To dissect the issue, let me tell you that I opened ports 443 and 80 on my router to the private IP address of the device. You can see the settings here:Imgur: The magic of the Internet

For my domain, I tried two solutions for the A record. At first, the A record was pointed to my private IP, and then I also tried the public IP. Neither were the solution to Let’s Encrypt.

I wrote the checked nmap for my PUBLIC IP. These are the results.

ubuntu@aml-s905x-cc: $ sudo nmap -Pn -p 80,443 [public IP]
Starting Nmap 7.80 (https://nmap.org) at 2023-03-18 02:14 UTC
Nmap scan report for [public IP].lightspeed.[location].sbcglobal.net ([public IP])
Host is up.

PORT 80/tcp
STATE filtered
SERVICE http

PORT 443/tcp
STATE filtered
SERVICE https

Nmap done: 1 IP address (1 host up) scanned in 3.31 seconds

This is the nmap for my PRIVATE IP.

ubuntu@aml-s905x-cc:~$ nmap -p 80,443 [private IP]
Starting Nmap 7.80 ( https://nmap.org) at 2023-03-18 02:36 UTC Nmap scan report for [private IP]
Host is up (0.00091s latency).

PORT 80/tcp
STATE open
SERVICE http

PORT 443/tcp
STATE filtered
SERVICE https

Nmap done: 1 IP address (1 host up) scanned in 13.17 seconds

ufw is inactive.

ubuntu@aml-s905x-cc: $ sudo ufw statusStatus: inactive

My questions:

  • For Let’s Encrypt, do my domain A records need to point to my device’s public or private IP? Do I need any more records?
  • Do the ports on my router need to be connected to my device’s public or private IP?
  • Am I missing any other firewall settings on my router or anything else in general?
  • Maybe there’s an easier solution to implementing HTTPS?

Many thanks again!

Let’s Encrypt was unable to reach your system specifically on port 80. It says this is because…

For ANY purpose, public DNS A records must point to a public IP. Public records pointing to an unroutable private IP are useless.

This actually varies by the router.

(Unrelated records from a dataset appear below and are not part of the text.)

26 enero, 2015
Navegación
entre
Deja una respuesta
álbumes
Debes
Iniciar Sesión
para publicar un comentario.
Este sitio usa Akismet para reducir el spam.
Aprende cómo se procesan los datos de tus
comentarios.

Some process ACLs before NAT or vice versa.

There really isn’t if you want a valid cert for free. But the way I look at it, the problem with your port forward is just going to cause you a problem at your next step anyway, so you might as well resolve it now.

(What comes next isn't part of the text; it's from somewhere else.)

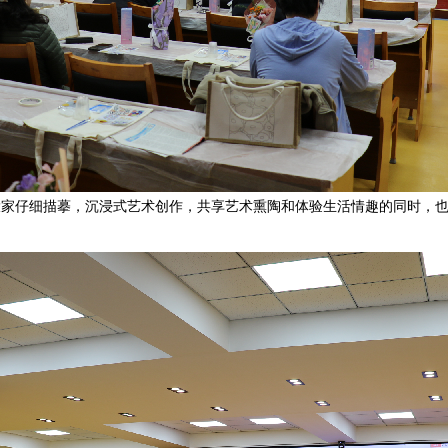
大家仔细描摹，沉浸式艺术创作，共享艺术熏陶和体验生活情趣的同时，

That’s all well and good, but it only tells you that your port is open on the device. It doesn’t tell you that your router or DNS settings are correct. The real question is, can you system be reached on port 80 from the internet.

Check your DNS first because the port forward might be fine and LE just can’t find it because of that.

Your router has two IP addresses :
The one that has 192.168.x.x is your private IP address and points to your internal nodes
The on that is NOT 192.168.x.x is your public IP address and points to the www.
This is the one lets encrypt needs and should be set to your AAAA record.

On your router you need to open 80 and 443 to allow traffic to your nextcloud IP
See image for example.

Also if you are using a proxy then you need to use the proxy IP address and ensure it is listed as a trusted proxy in your nextcloud config.